INFORMATION PROVIDED >>
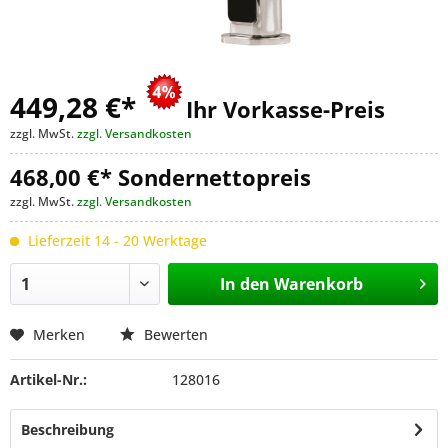
449,28 €
*
Ihr Vorkasse-Preis
zzgl. MwSt.
zzgl. Versandkosten
468,00 €* Sondernettopreis
zzgl. MwSt.
zzgl. Versandkosten
Lieferzeit 14 - 20 Werktage
In den
Warenkorb
Merken
Bewerten
Artikel-Nr.:
128016
Beschreibung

WHAT IS NEEDED >>
Copy the entries exactly. Leave the pictures out.

PROBLEM SOLUTION >>
449,28 €
*
Ihr Vorkasse-Preis
zzgl. MwSt.
zzgl. Versandkosten
468,00 €* Sondernettopreis
zzgl. MwSt.
zzgl. Versandkosten
Lieferzeit 14 - 20 Werktage
In den
Warenkorb
Merken
Bewerten
Artikel-Nr.:
128016
Beschreibung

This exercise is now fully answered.